● **Exercise directions**
Write out all of the entries that follow, word for word, but skip the pictures.
◆ ◆ ◆ ◆ ◆
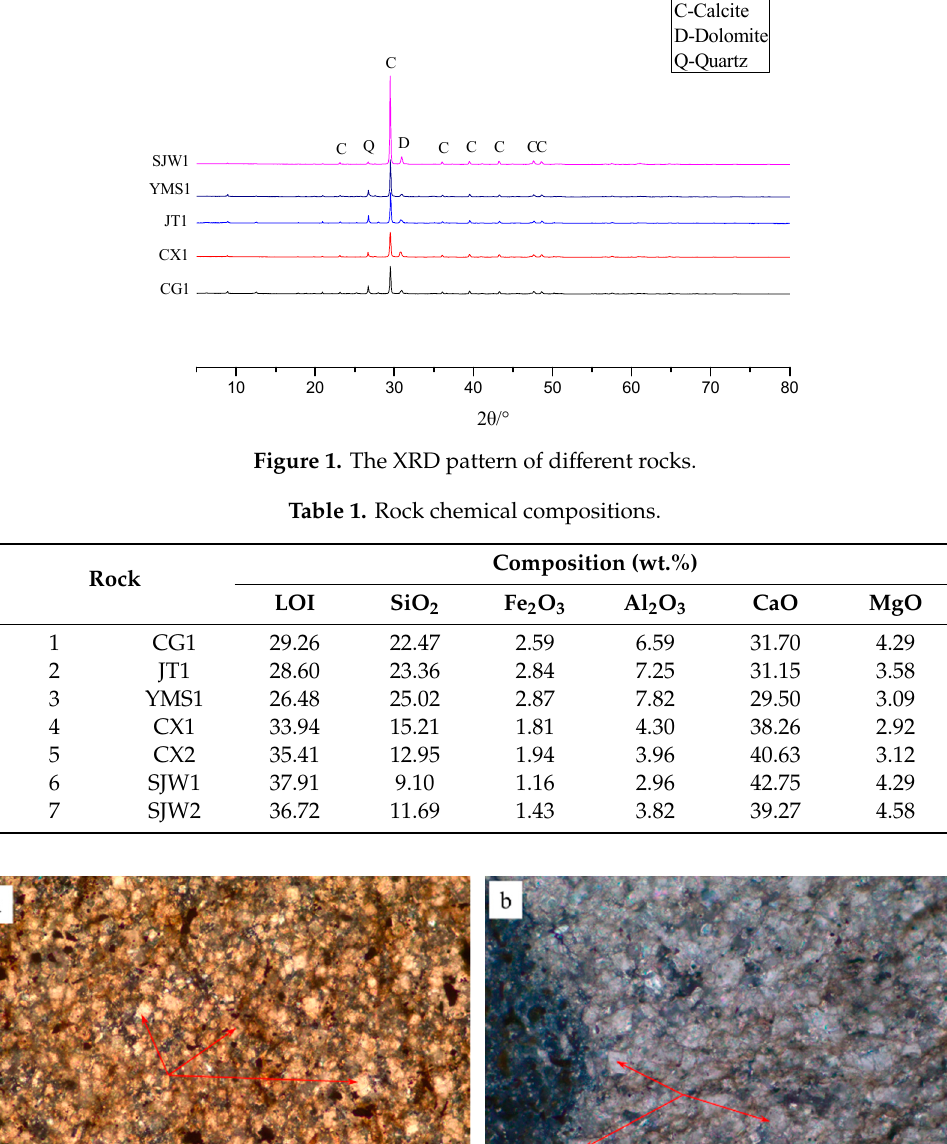
Table 3. Content of minerals in self-made cement clinker (%).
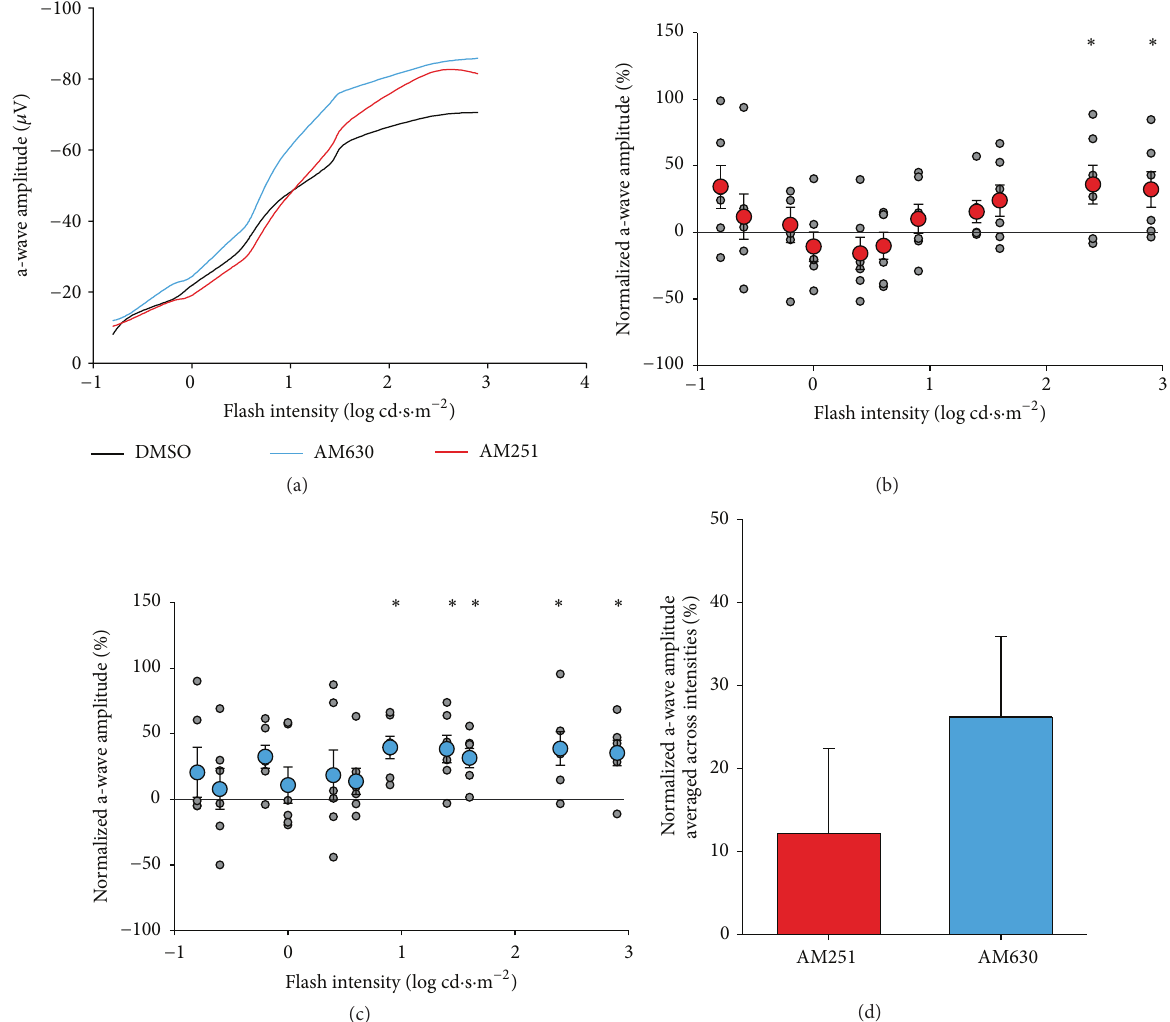
Figure 4: Photopic a-wave amplitudes. (a) Amplitudes of photopic ERG a-waves plotted as a function of flash intensities. (b) Scatter plot for normalized a-wave amplitude as a function of flash intensity in AM251-injected monkeys. Grey points indicate raw values; red data points with error bars indicate the mean and standard error of the mean. (c) Scatter plot and linear regression for normalized a-wave amplitude as a function of flash intensity in AM630-injected monkeys. Grey points indicate raw values; blue data points with error bars indicate the mean and standard error of the mean. (d) Main effect of average amplitudes across intensities in AM251 (red) or AM630 (blue) groups. ∗ 𝑝 < .05 .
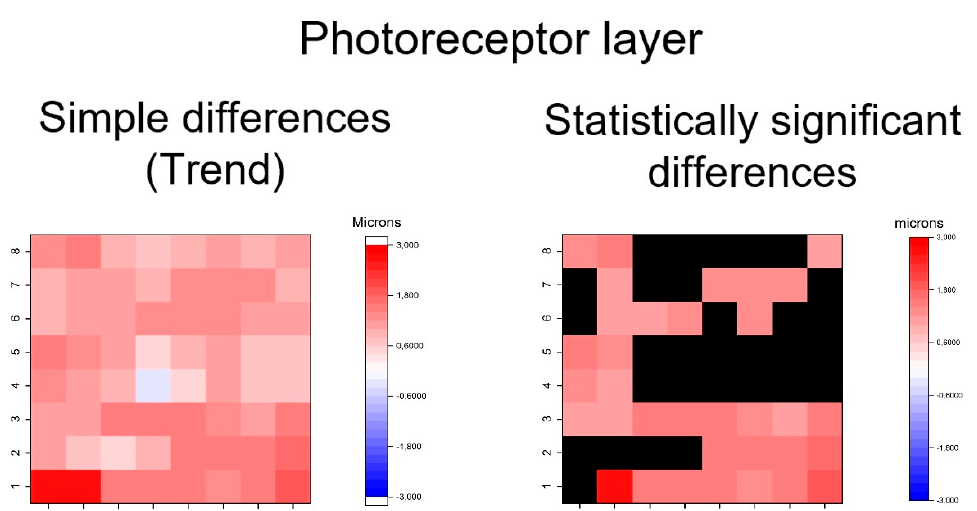
Figure 9. Heatmaps showing di ff erences in photoreceptor layer. Left map: this heatmap represents simple di ff erences in the mean thickness between the OHT group and early POAG group in each superpixel, giving an idea of the trend. Right map: the heatmap represents the statistically significant di ff erences ( p < 0.05) of the mean thickness between groups in each superpixel. No significant di ff erence ( p ≥ 0.05) is represented in black. Range of significant OHT-POAG di ff erences in superpixels between 1.08 and 2.63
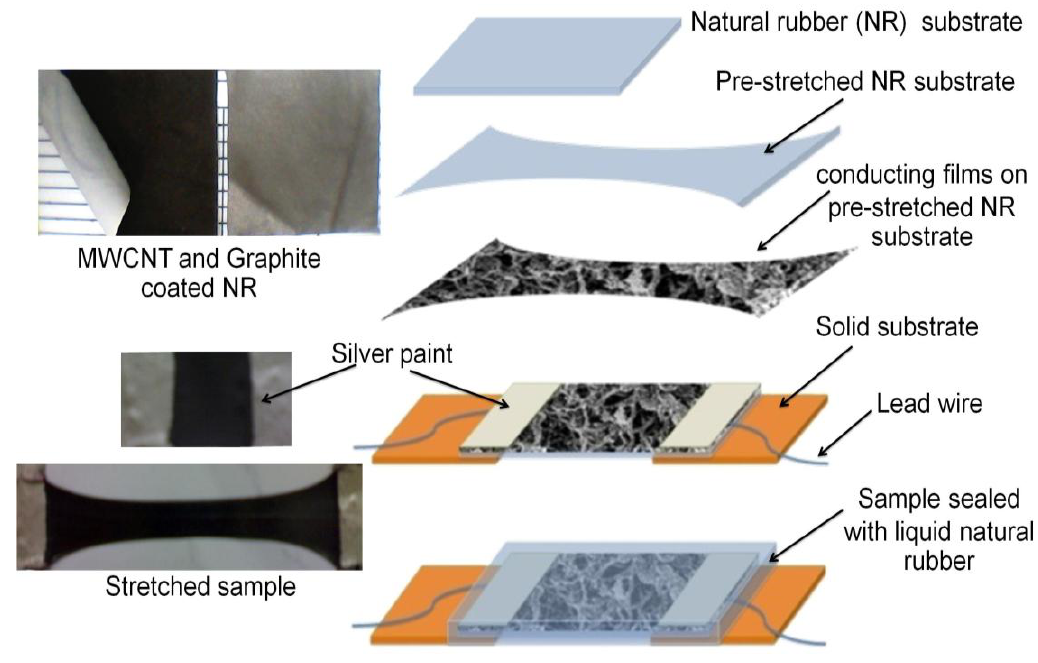
Figure 1. Schematic illustration of the steps used to prepare the test samples, which consisted of MWCNTs or graphite coated on NR.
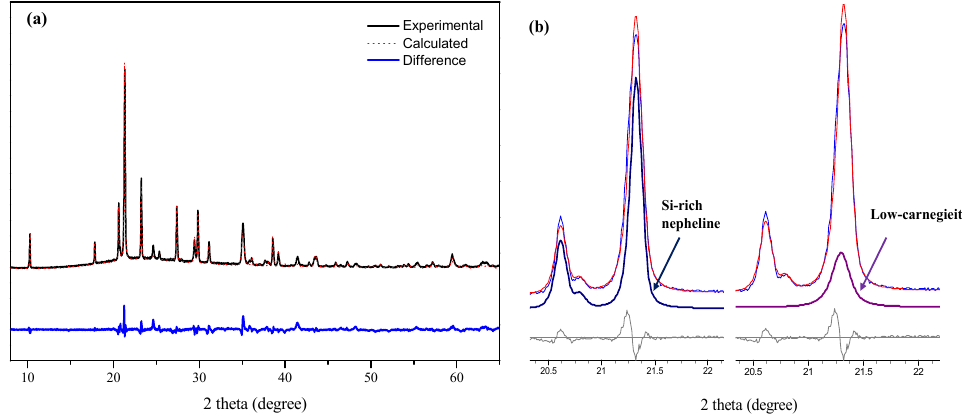
Figure 5. Rietveld refinement result of pure geopolymer heat treated at 900 °C ( a ); the crystal information of Si-rich nepheline and low-carnegieite was refined. The overlapped diffraction pattern of Si-rich nepheline and low-carnegieite was confirmed at 2 θ 21.2° ( b ).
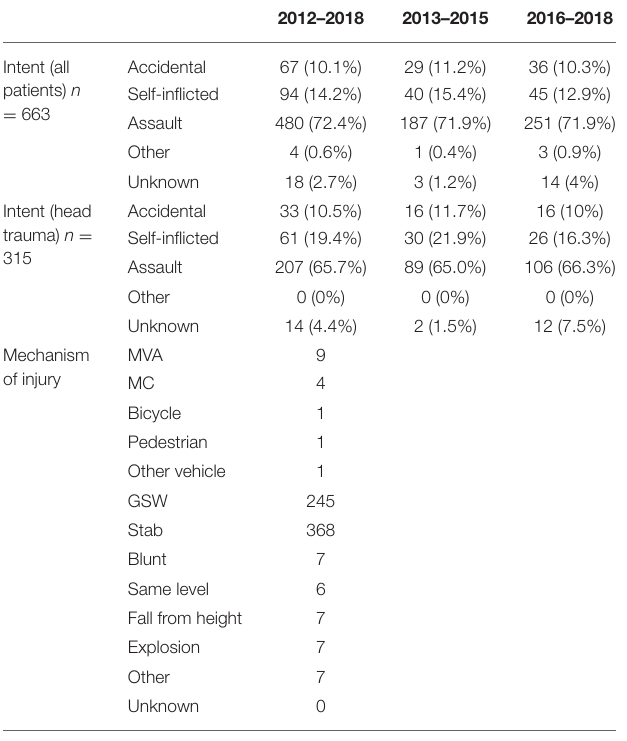
TABLE 2 | Intent and injury mechanism for all and head trauma patients.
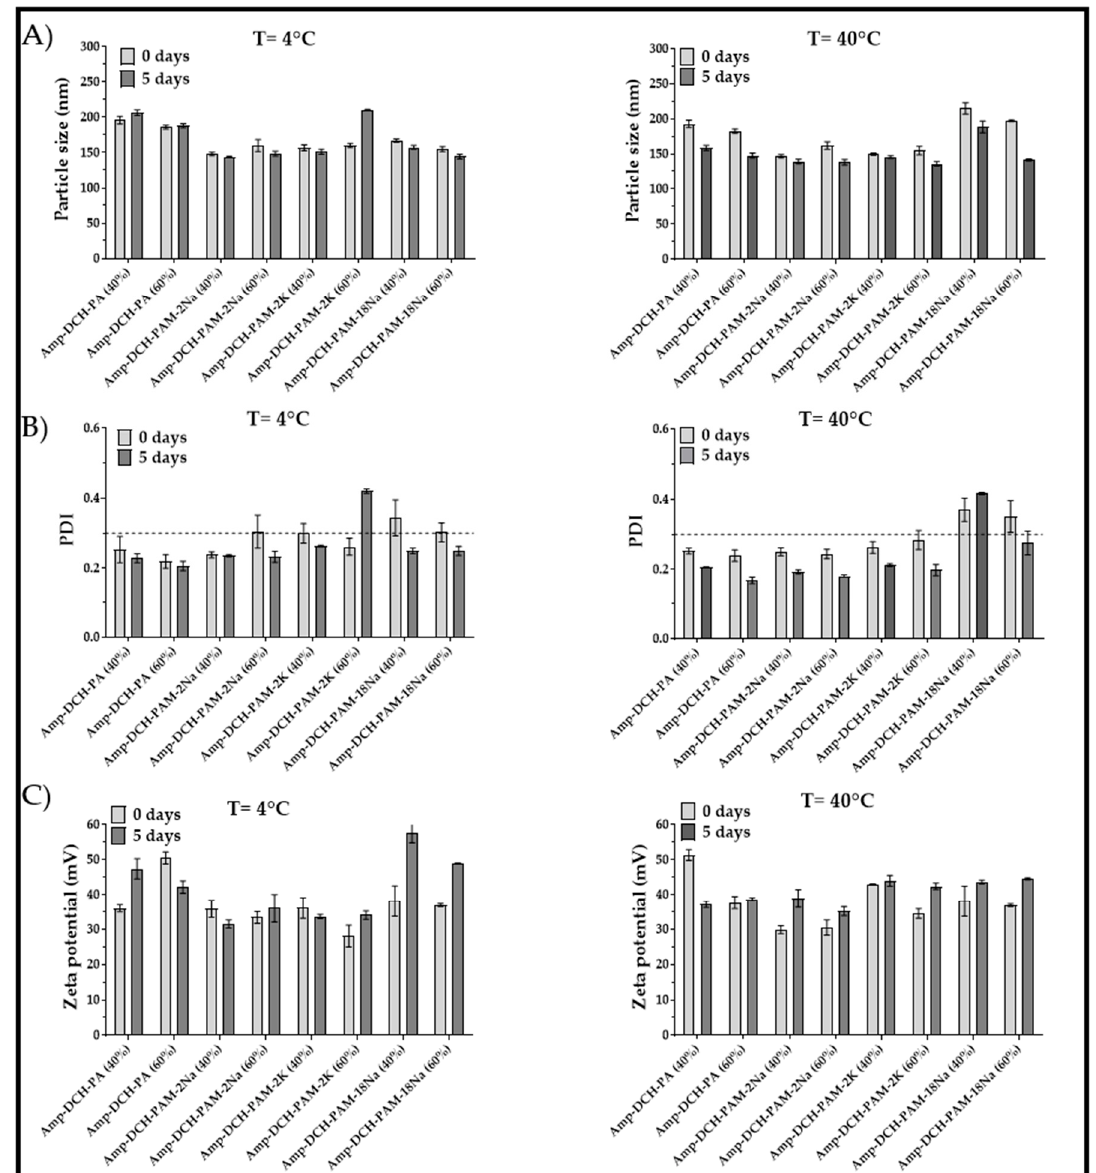
Figure 3. Stress studies conducted at 4 ◦ C and 40 ◦ C for ampicillin-loaded nanoparticulate systems: ( A ) particle size, ( B ) polydispersity and ( C ) zeta potential.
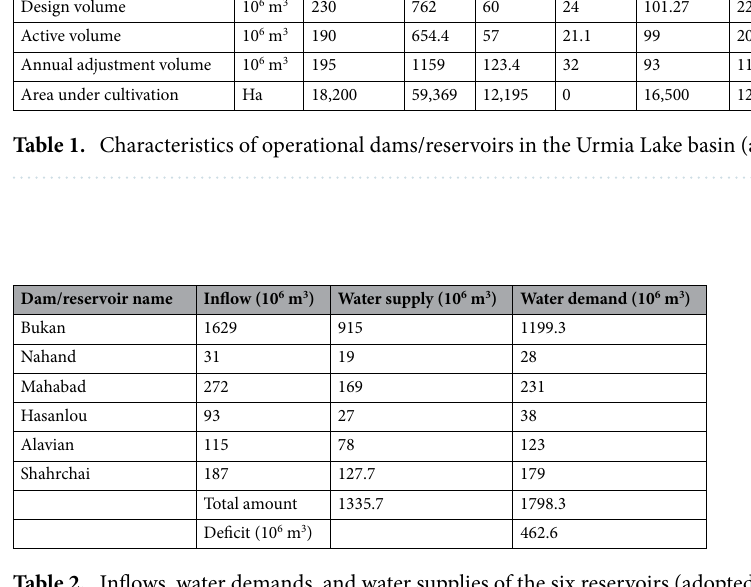
Table 2. Inflows, water demands, and water supplies of the six reservoirs (adopted from 23 ).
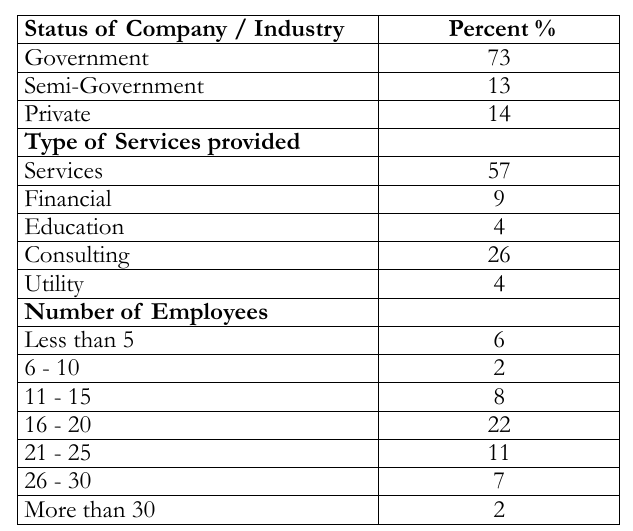
Table 2. The demographic profile of the company/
◆ ◆ ◆ ◆ ◆
● **Answer section**
Table 3. Content of minerals in self-made cement clinker (%).
Figure 4: Photopic a-wave amplitudes. (a) Amplitudes of photopic ERG a-waves plotted as a function of flash intensities. (b) Scatter plot for normalized a-wave amplitude as a function of flash intensity in AM251-injected monkeys. Grey points indicate raw values; red data points with error bars indicate the mean and standard error of the mean. (c) Scatter plot and linear regression for normalized a-wave amplitude as a function of flash intensity in AM630-injected monkeys. Grey points indicate raw values; blue data points with error bars indicate the mean and standard error of the mean. (d) Main effect of average amplitudes across intensities in AM251 (red) or AM630 (blue) groups. ∗ 𝑝 < .05 .
Figure 9. Heatmaps showing di ff erences in photoreceptor layer. Left map: this heatmap represents simple di ff erences in the mean thickness between the OHT group and early POAG group in each superpixel, giving an idea of the trend. Right map: the heatmap represents the statistically significant di ff erences ( p < 0.05) of the mean thickness between groups in each superpixel. No significant di ff erence ( p ≥ 0.05) is represented in black. Range of significant OHT-POAG di ff erences in superpixels between 1.08 and 2.63
Figure 1. Schematic illustration of the steps used to prepare the test samples, which consisted of MWCNTs or graphite coated on NR.
Figure 5. Rietveld refinement result of pure geopolymer heat treated at 900 °C ( a ); the crystal information of Si-rich nepheline and low-carnegieite was refined. The overlapped diffraction pattern of Si-rich nepheline and low-carnegieite was confirmed at 2 θ 21.2° ( b ).
TABLE 2 | Intent and injury mechanism for all and head trauma patients.
Figure 3. Stress studies conducted at 4 ◦ C and 40 ◦ C for ampicillin-loaded nanoparticulate systems: ( A ) particle size, ( B ) polydispersity and ( C ) zeta potential.
Table 2. Inflows, water demands, and water supplies of the six reservoirs (adopted from 23 ).
Table 2. The demographic profile of the company/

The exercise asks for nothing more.